Inside Jared Fogle's Life in Prison: Former Subway Pitchman a 'Constant Target,' Source Says
"Jared is going to have a hard time as he works his way through the system," says onetime inmate Larry Levine
A former inmate who is considered an expert on the culture of correctional facilities tells PEOPLE the Jan. 29 alleged beating of former Subway spokesman Jared Fogle wasn’t the first attack the convicted pedophile has endured since entering Colorado’s Englewood Prison, and it won’t be the last.
Larry Levine, a prison consultant who’d spent ten years in a total of 11 federal penitentiaries, says he has a number of clients – who have hired him to guide them through the experience of surviving prison – incarcerated with Fogle who claim he’s a constant target for prison ridicule.
A spokesperson for the the U.S. Bureau of Prisons did not respond to PEOPLE’s request for comment on Thursday. On Wednesday, a spokesperson would not confirm the assault or punishment “based on the need to ensure safety and security in our institutions and in accordance with legal requirements including the Privacy Act.”
“He’s been slapped around fairly consistently since the start of his sentence it just hasn’t been reported,” Levine tells PEOPLE. “He’s had several inmates warn him to keep away, and he’s been threatened that if he says anything about being roughed up, they’ll get to him.”
Fogle sustained a bloody nose, facial bruising, and neck abrasions in the Jan. 29 assault in the prison’s recreation yard, according to an incident report by the Federal Bureau of Prisons. The brother of Fogle s alleged assailant tells PEOPLE that 60-year-old inmate Steven Nigg simply “can’t be around child molesters” without getting violent.
Levine says he thinks the next 15-plus years will be difficult for Fogle, even if he is transferred to a different prison. “That stigma of what he did will follow him wherever he goes,” says Levine, who was convicted in 1999 on conspiracy, fraud, racketeering, and weapons charges. “He’s four months into a 16-year sentence and he’s already been assaulted several times. I would say this guy has some serious problems.”
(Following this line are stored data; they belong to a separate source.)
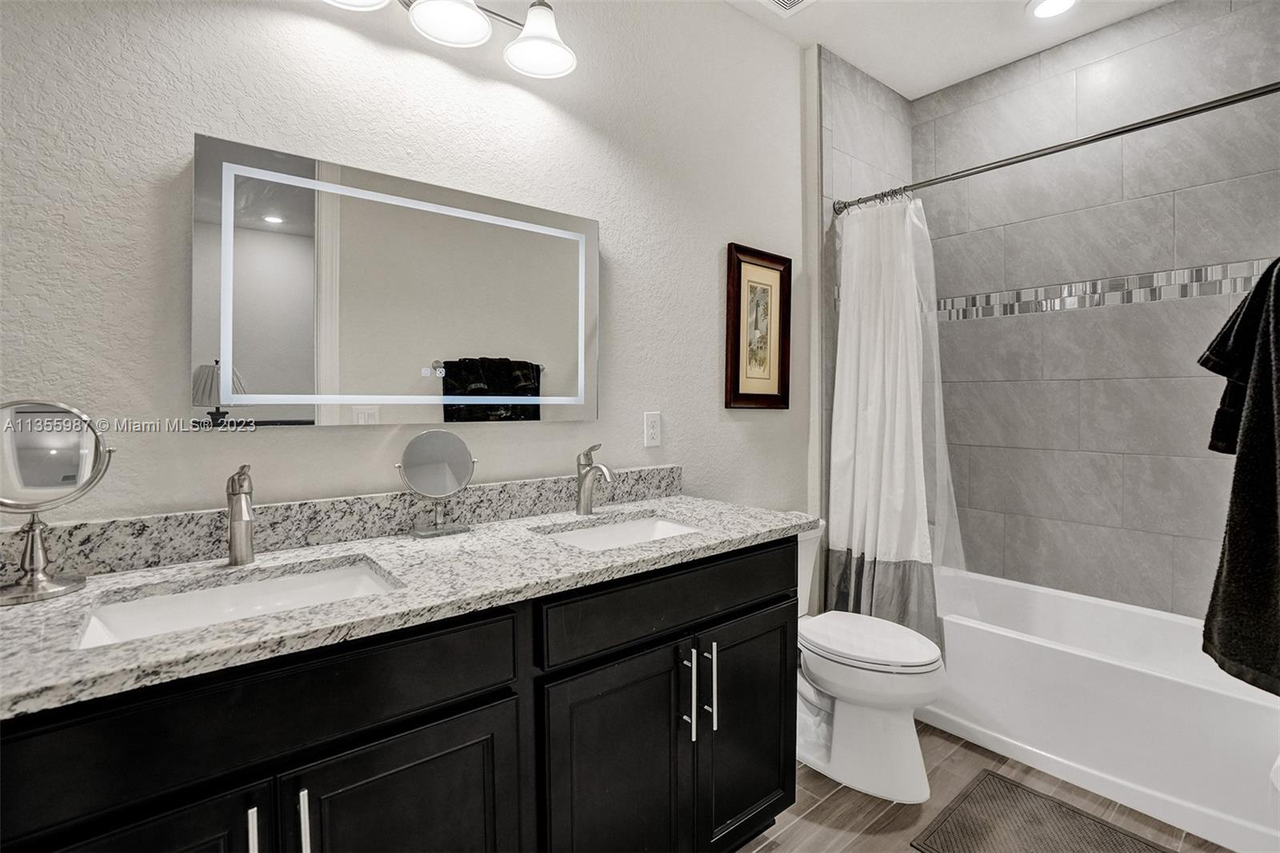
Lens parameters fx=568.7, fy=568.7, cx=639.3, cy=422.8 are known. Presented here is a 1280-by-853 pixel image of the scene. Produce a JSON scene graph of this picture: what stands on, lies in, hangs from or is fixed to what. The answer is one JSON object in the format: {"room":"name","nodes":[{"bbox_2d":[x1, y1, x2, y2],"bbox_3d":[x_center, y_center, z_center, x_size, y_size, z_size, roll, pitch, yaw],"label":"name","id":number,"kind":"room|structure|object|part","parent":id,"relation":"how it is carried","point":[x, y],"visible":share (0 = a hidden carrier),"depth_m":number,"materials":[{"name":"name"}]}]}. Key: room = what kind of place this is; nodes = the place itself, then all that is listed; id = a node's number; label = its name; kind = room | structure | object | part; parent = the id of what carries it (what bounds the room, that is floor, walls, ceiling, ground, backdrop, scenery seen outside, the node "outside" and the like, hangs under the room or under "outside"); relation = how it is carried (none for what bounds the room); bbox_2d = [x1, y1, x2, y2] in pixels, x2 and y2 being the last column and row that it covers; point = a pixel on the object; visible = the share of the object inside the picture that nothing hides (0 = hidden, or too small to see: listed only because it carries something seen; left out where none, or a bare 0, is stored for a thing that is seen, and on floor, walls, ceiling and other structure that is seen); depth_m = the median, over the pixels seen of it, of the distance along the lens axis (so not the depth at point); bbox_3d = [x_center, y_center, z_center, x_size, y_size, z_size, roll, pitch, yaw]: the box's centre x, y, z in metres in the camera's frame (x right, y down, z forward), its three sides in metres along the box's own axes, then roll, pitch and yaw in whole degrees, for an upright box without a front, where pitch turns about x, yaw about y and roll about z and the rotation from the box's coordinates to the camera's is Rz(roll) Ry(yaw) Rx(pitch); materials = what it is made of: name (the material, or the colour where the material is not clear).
{"room":"bathroom","nodes":[
{"label":"bathroom","id":0,"kind":"room"},
{"bbox_2d":[0,0,807,532],"bbox_3d":[-0.393,-0.205,1.658,3.097,2.760,0.112,-1,1,-39],"label":"wall","id":1,"kind":"structure","parent":0,"point":[712,264],"depth_m":1.41,"materials":[{"name":"white paint"}]},
{"bbox_2d":[0,464,683,582],"bbox_3d":[-0.534,0.219,1.459,1.728,0.097,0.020,-1,1,-39],"label":"backsplash","id":2,"kind":"structure","parent":1,"relation":"attached to","point":[537,486],"depth_m":1.29,"materials":[{"name":"grey stone"}]},
{"bbox_2d":[192,133,599,427],"bbox_3d":[-0.517,-0.295,1.458,0.985,0.607,0.031,-1,1,-39],"label":"lighted mirror","id":3,"kind":"object","parent":1,"relation":"attached to","point":[259,369],"visible":0.99,"depth_m":1.35,"materials":[{"name":"mirror"}]},
{"bbox_2d":[319,0,576,78],"bbox_3d":[-0.491,-1.057,1.356,0.763,0.211,0.233,-1,1,-39],"label":"vanity light","id":4,"kind":"object","parent":1,"relation":"attached to","point":[477,21],"visible":0.98,"depth_m":1.45,"materials":[{"name":"silver metal"}]},
{"bbox_3d":[-0.657,-1.020,1.248,0.205,0.128,0.195,-1,1,-39],"label":"shade","id":5,"kind":"part","parent":4,"relation":"part of","materials":[{"name":"white glass"}]},
{"bbox_3d":[-0.468,-1.043,1.403,0.188,0.123,0.189,-1,1,-39],"label":"shade","id":6,"kind":"part","parent":4,"relation":"part of","materials":[{"name":"white glass"}]},
{"bbox_3d":[-0.261,-1.041,1.521,0.184,0.139,0.189,-1,1,-39],"label":"shade","id":7,"kind":"part","parent":4,"relation":"part of","materials":[{"name":"white glass"}]},
{"bbox_2d":[642,411,662,447],"bbox_3d":[0.045,0.021,1.937,0.071,0.116,0.008,-1,1,-39],"label":"wall outlet","id":8,"kind":"object","parent":1,"relation":"attached to","point":[654,431],"visible":0.97,"depth_m":1.93,"materials":[{"name":"white plastic"}]},
{"bbox_2d":[724,243,792,410],"bbox_3d":[0.488,-0.375,2.285,0.359,0.630,0.030,-1,1,-39],"label":"framed picture","id":9,"kind":"object","parent":1,"relation":"attached to","point":[758,264],"visible":0.99,"depth_m":2.28,"materials":[{"name":"brown wood"}]},
{"bbox_2d":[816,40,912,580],"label":"tiled side wall","id":10,"kind":"structure","parent":0,"point":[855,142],"depth_m":2.53,"materials":[{"name":"grey tile"}]},
{"bbox_2d":[832,80,1279,217],"bbox_3d":[1.342,-0.909,1.936,0.063,0.066,1.509,-1,1,-39],"label":"shower curtain rod","id":11,"kind":"object","parent":10,"relation":"attached to","point":[1093,140],"visible":0.97,"depth_m":1.82,"materials":[{"name":"silver metal"}]},
{"bbox_2d":[827,194,959,652],"bbox_3d":[1.003,0.023,2.301,0.209,1.841,0.485,-1,1,-39],"label":"shower curtain","id":12,"kind":"object","parent":11,"relation":"hanging from","point":[882,481],"visible":0.85,"depth_m":2.31,"materials":[{"name":"white fabric"}]},
{"bbox_2d":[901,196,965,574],"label":"shower curtain liner","id":13,"kind":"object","parent":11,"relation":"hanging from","point":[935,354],"visible":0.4,"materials":[{"name":"clear plastic"}]},
{"bbox_2d":[728,0,1171,98],"bbox_3d":[0.499,-1.628,1.101,3.901,0.098,1.986,-1,1,-39],"label":"ceiling","id":14,"kind":"structure","parent":0,"point":[902,88],"depth_m":2.33,"materials":[{"name":"white paint"}]},
{"bbox_2d":[759,0,814,14],"bbox_3d":[0.547,-1.595,2.045,0.300,0.013,0.286,-1,1,-39],"label":"ceiling vent","id":15,"kind":"object","parent":14,"relation":"in","point":[790,1],"visible":0.98,"depth_m":2.17,"materials":[{"name":"white metal"}]},
{"bbox_2d":[1026,0,1078,18],"bbox_3d":[1.586,-1.600,2.170,0.192,0.010,0.189,-1,1,-39],"label":"recessed light","id":16,"kind":"object","parent":14,"relation":"in","point":[1053,3],"visible":0.98,"depth_m":2.19,"materials":[{"name":"white"}]},
{"bbox_2d":[737,723,1239,852],"bbox_3d":[0.425,1.216,1.098,3.999,0.070,1.982,-1,1,-39],"label":"floor","id":17,"kind":"structure","parent":0,"point":[822,806],"depth_m":1.71,"materials":[{"name":"brown tile"}]},
{"bbox_2d":[0,536,797,852],"bbox_3d":[-0.357,0.740,1.243,1.655,0.886,0.591,-1,1,-39],"label":"vanity cabinet","id":18,"kind":"object","parent":17,"relation":"on","point":[490,694],"visible":0.79,"depth_m":1.00,"materials":[{"name":"black wood"}]},
{"bbox_3d":[-0.727,0.824,0.774,0.325,0.616,0.049,-1,1,-39],"label":"cabinet door","id":19,"kind":"part","parent":18,"relation":"part of","materials":[{"name":"wood"}]},
{"bbox_3d":[-0.594,0.660,0.878,0.012,0.158,0.032,-1,1,-39],"label":"bar pull","id":20,"kind":"part","parent":18,"relation":"part of","materials":[{"name":"silver metal"}]},
{"bbox_3d":[-0.580,0.446,0.889,0.710,0.155,0.029,-1,1,-39],"label":"drawer","id":21,"kind":"part","parent":18,"relation":"part of","materials":[{"name":"black wood"}]},
{"bbox_3d":[-0.533,0.666,0.909,0.012,0.170,0.032,-1,1,-39],"label":"bar pull","id":22,"kind":"part","parent":18,"relation":"part of","materials":[{"name":"silver metal"}]},
{"bbox_3d":[-0.402,0.868,1.022,0.322,0.608,0.040,-1,1,-39],"label":"cabinet door","id":23,"kind":"part","parent":18,"relation":"part of","materials":[{"name":"black wood"}]},
{"bbox_2d":[0,489,811,718],"bbox_3d":[-0.403,0.297,1.304,1.781,0.042,0.596,-1,1,-39],"label":"granite countertop","id":24,"kind":"structure","parent":18,"relation":"on","point":[740,530],"depth_m":1.06,"materials":[{"name":"grey stone"}]},
{"bbox_2d":[0,398,113,605],"bbox_3d":[-1.010,0.121,0.950,0.186,0.324,0.127,-1,1,-39],"label":"makeup mirror","id":25,"kind":"object","parent":24,"relation":"on","point":[56,438],"visible":0.99,"depth_m":0.95,"materials":[{"name":"silver mirror"}]},
{"bbox_2d":[70,556,401,647],"bbox_3d":[-0.655,0.379,0.973,0.470,0.143,0.333,-1,1,-39],"label":"sink","id":26,"kind":"object","parent":24,"relation":"in","point":[189,598],"visible":0.42,"depth_m":1.05,"materials":[{"name":"white ceramic"}]},
{"bbox_2d":[224,464,255,566],"bbox_3d":[-0.768,0.179,1.100,0.054,0.194,0.144,-1,1,-39],"label":"faucet","id":27,"kind":"object","parent":24,"relation":"on","point":[239,540],"visible":0.99,"depth_m":1.11,"materials":[{"name":"silver metal"}]},
{"bbox_2d":[396,429,476,537],"bbox_3d":[-0.499,0.144,1.410,0.186,0.254,0.093,-1,1,-39],"label":"makeup mirror","id":28,"kind":"object","parent":24,"relation":"on","point":[417,461],"visible":0.99,"depth_m":1.40,"materials":[{"name":"silver mirror"}]},
{"bbox_2d":[574,443,612,514],"bbox_3d":[-0.131,0.163,1.620,0.060,0.206,0.158,-1,1,-39],"label":"faucet","id":29,"kind":"object","parent":24,"relation":"on","point":[582,486],"visible":0.99,"depth_m":1.63,"materials":[{"name":"silver metal"}]},
{"bbox_2d":[533,512,703,550],"bbox_3d":[-0.032,0.369,1.486,0.474,0.146,0.346,-1,1,-39],"label":"sink","id":30,"kind":"object","parent":24,"relation":"in","point":[670,528],"visible":0.37,"depth_m":1.65,"materials":[{"name":"white ceramic"}]},
{"bbox_3d":[-0.054,0.878,1.288,0.342,0.648,0.058,-1,1,-39],"label":"cabinet door","id":31,"kind":"part","parent":18,"relation":"part of","materials":[{"name":"black"}]},
{"bbox_3d":[0.125,0.429,1.412,0.744,0.144,0.030,-1,1,-39],"label":"drawer","id":32,"kind":"part","parent":18,"relation":"part of","materials":[{"name":"black wood"}]},
{"bbox_3d":[0.110,0.658,1.386,0.013,0.213,0.035,-1,1,-39],"label":"bar pull","id":33,"kind":"part","parent":18,"relation":"part of","materials":[{"name":"silver metal"}]},
{"bbox_3d":[0.179,0.660,1.437,0.013,0.221,0.035,-1,1,-39],"label":"bar pull","id":34,"kind":"part","parent":18,"relation":"part of","materials":[{"name":"silver metal"}]},
{"bbox_3d":[0.300,0.847,1.580,0.337,0.595,0.062,-1,1,-39],"label":"cabinet door","id":35,"kind":"part","parent":18,"relation":"part of","materials":[{"name":"black"}]},
{"bbox_2d":[793,522,944,804],"bbox_3d":[0.671,0.771,1.996,0.438,0.782,0.737,-1,1,-39],"label":"toilet","id":36,"kind":"object","parent":17,"relation":"on","point":[873,727],"visible":0.68,"depth_m":1.81,"materials":[{"name":"white ceramic"}]},
{"bbox_3d":[0.761,0.732,1.963,0.387,0.046,0.492,-1,1,-39],"label":"toilet lid","id":37,"kind":"part","parent":36,"relation":"part of","materials":[{"name":"white plastic"}]},
{"bbox_2d":[912,769,1176,852],"bbox_3d":[1.164,1.164,1.464,0.514,0.012,0.687,-1,1,-39],"label":"bath mat","id":38,"kind":"object","parent":17,"relation":"on","point":[1126,834],"visible":0.99,"depth_m":1.63,"materials":[{"name":"brown carpet"}]},
{"bbox_2d":[920,567,1279,852],"bbox_3d":[1.617,0.948,2.161,0.752,0.409,1.465,-1,1,-39],"label":"bathtub","id":39,"kind":"object","parent":17,"relation":"on","point":[1218,702],"visible":0.83,"depth_m":1.85,"materials":[{"name":"white plastic"}]},
{"bbox_2d":[923,0,1279,626],"bbox_3d":[1.933,-0.225,2.374,0.110,2.769,1.574,-1,1,-39],"label":"tiled wall","id":40,"kind":"structure","parent":0,"point":[1223,30],"depth_m":2.33,"materials":[{"name":"grey tile"}]},
{"bbox_2d":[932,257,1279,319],"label":"mosaic tile border","id":41,"kind":"object","parent":40,"relation":"attached to","point":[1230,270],"visible":0.84,"depth_m":2.32,"materials":[{"name":"tile"}]},
{"bbox_2d":[1199,256,1279,694],"bbox_3d":[1.498,0.106,1.314,0.456,1.033,0.260,-1,1,-39],"label":"bath towel","id":42,"kind":"object","parent":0,"point":[1236,468],"visible":1,"depth_m":1.33,"materials":[{"name":"black fabric"}]}
]}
According to Levine, prisons have a hierarchy, with varying degrees of respect shown for a wide-ranging array of offenses. Sexual assaults against children, he says, are considered the most deplorable crimes.
“There’s a pecking order in prison, and at the top, you’ve got the guys who’ve killed people – gang members, organized crime affiliates,” Levine starts. “People like Jared are at bottom, with the rats and the snitches. No prisoner wants to associate with a child molester. Jared is going to have a hard time as he works his way through the system. No one wants to befriend or associate with someone like that.”
Levine says that prisoners often refer to child molesters as “chomos.” These offenders are even despised by prison staffers, Levine says.
“With chomos, they’ll never tell other inmates what they’re in for,” Levine explains. They’ll say they’re in for drugs or fraud, but you can see it in their eyes.”
Levine says that his clients at Englewood Prison tell him Fogle’s arrival was preceded by a mandate from the warden: “The word from the administration was, ‘Hand’s off Jared,'” he says.
But the prisoners have not obeyed, Levine says. “When he got there, I was told prisoners started chanting, F— Jared, and Englewood is a chomo yard: 75 percent of the inmates there are child molesters,” says Levine. “Jared is there with a lot of his own kind, and is considered king of the chomos. The other chomos respect him, like he’s their God or something.”
Levine claims Fogle has been “packing on the pounds” since becoming a resident of Englewood Prison. He plays tennis there, but “the regular inmates won’t play with him, so all the chomos have started their own tennis league.”
While Fogle continues appealing his nearly 16-year sentence, Levine thinks the former sandwich pitchman is fighting a losing battle.
“That sentence was a result of a plea agreement he made,” Levine says. “His appeal is worthless, because he won’t be able to prove the court made any errors in this case. Just because you don’t like your sentence doesn’t mean you should appeal it.”
Fogle’s attacker is in prison on weapons charges, and will be a free man in 2024 – five years before Fogle’s release.
Fogle pleaded guilty to the charges against him in November, but has since filed an appeal of the sentence.
According to the government’s pre-sentencing filing, “Fogle went to great lengths to engage in commercial sex acts with underage minors.” The filing adds that “he continually communicated with the prostituted minors in his attempts to find even younger children for sex. He specified the ages he wanted, including 14- and 15-year-olds.”
One of Fogle’s attorneys, Ronald Elberger, declined to comment to PEOPLE on Wednesday. Another of Fogle’s attorneys, Jeremy Margolis, did not return PEOPLE’s calls for comment.